What the task asks
Reproduce, character for character, the stretch of the items from the line containing "Y, W-135. Vắc xin Nimen" through the end of the items. Leave the pictures out of the output.
::: Supplied records :::
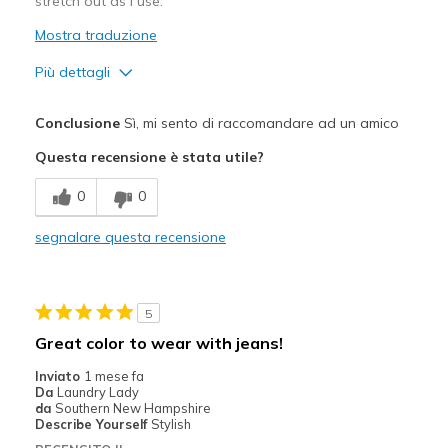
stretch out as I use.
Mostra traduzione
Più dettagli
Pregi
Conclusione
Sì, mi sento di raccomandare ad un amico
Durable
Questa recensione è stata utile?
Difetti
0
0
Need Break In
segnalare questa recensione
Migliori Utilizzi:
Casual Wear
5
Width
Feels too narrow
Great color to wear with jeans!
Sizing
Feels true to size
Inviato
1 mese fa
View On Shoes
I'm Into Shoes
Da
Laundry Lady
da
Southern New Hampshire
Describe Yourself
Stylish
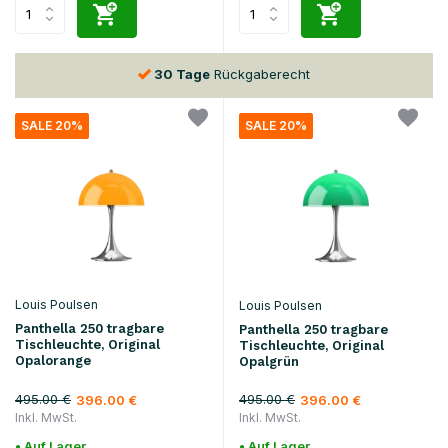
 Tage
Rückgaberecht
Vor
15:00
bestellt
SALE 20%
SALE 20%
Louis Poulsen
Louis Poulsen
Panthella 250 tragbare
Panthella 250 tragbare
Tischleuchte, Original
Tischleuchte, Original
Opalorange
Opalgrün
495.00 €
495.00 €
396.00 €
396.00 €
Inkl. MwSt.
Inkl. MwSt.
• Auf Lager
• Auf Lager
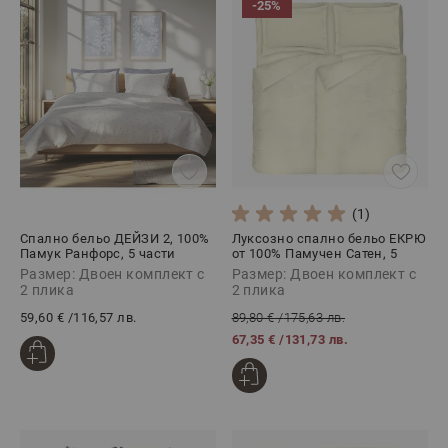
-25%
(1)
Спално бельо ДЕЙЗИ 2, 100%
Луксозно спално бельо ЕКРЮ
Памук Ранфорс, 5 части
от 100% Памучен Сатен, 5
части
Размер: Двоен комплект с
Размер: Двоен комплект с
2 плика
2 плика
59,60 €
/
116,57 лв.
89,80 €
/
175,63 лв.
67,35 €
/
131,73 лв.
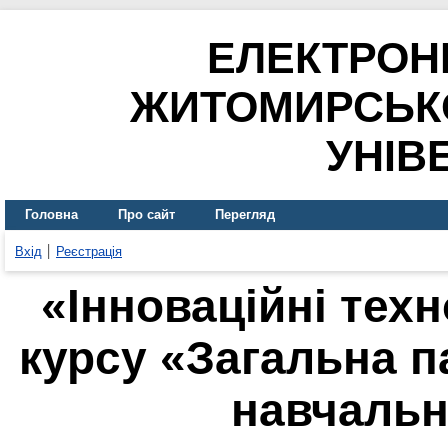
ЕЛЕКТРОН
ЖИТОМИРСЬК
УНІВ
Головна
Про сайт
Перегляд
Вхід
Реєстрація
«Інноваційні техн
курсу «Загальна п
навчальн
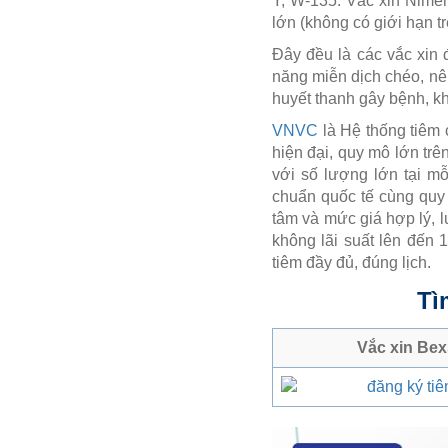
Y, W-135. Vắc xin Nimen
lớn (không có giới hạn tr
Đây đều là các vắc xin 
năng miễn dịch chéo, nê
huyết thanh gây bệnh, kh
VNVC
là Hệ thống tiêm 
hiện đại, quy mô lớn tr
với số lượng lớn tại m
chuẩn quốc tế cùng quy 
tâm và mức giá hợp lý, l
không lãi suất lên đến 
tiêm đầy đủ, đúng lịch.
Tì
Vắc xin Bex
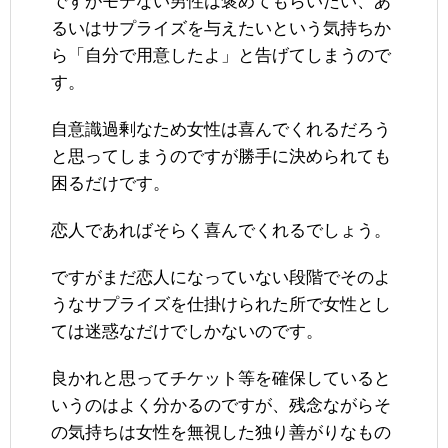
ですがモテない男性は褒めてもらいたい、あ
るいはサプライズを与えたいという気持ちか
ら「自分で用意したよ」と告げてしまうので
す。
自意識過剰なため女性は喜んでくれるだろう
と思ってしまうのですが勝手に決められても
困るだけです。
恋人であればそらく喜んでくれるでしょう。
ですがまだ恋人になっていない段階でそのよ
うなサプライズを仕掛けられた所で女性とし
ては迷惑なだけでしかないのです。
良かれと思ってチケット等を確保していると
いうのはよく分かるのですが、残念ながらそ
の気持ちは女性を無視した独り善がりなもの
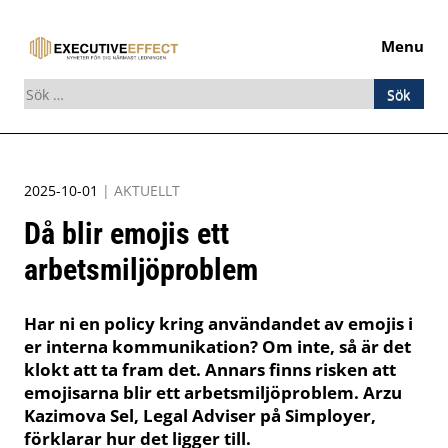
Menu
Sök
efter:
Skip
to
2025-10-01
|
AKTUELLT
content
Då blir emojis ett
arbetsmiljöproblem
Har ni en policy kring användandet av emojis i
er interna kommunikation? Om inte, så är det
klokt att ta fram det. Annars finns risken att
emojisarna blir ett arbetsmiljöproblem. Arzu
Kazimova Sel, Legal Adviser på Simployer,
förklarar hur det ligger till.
:::
Task solution
Y, W-135. Vắc xin Nimen
lớn (không có giới hạn tr
Đây đều là các vắc xin 
năng miễn dịch chéo, nê
huyết thanh gây bệnh, kh
VNVC
là Hệ thống tiêm 
hiện đại, quy mô lớn tr
với số lượng lớn tại m
chuẩn quốc tế cùng quy 
tâm và mức giá hợp lý, l
không lãi suất lên đến 
tiêm đầy đủ, đúng lịch.
Tì
Vắc xin Bex
ですがモテない男性は褒めてもらいたい、あ
るいはサプライズを与えたいという気持ちか
ら「自分で用意したよ」と告げてしまうので
す。
自意識過剰なため女性は喜んでくれるだろう
と思ってしまうのですが勝手に決められても
困るだけです。
恋人であればそらく喜んでくれるでしょう。
ですがまだ恋人になっていない段階でそのよ
うなサプライズを仕掛けられた所で女性とし
ては迷惑なだけでしかないのです。
良かれと思ってチケット等を確保していると
いうのはよく分かるのですが、残念ながらそ
の気持ちは女性を無視した独り善がりなもの
Menu
Sök
efter:
Skip
to
2025-10-01
|
AKTUELLT
content
Då blir emojis ett
arbetsmiljöproblem
Har ni en policy kring användandet av emojis i
er interna kommunikation? Om inte, så är det
klokt att ta fram det. Annars finns risken att
emojisarna blir ett arbetsmiljöproblem. Arzu
Kazimova Sel, Legal Adviser på Simployer,
förklarar hur det ligger till.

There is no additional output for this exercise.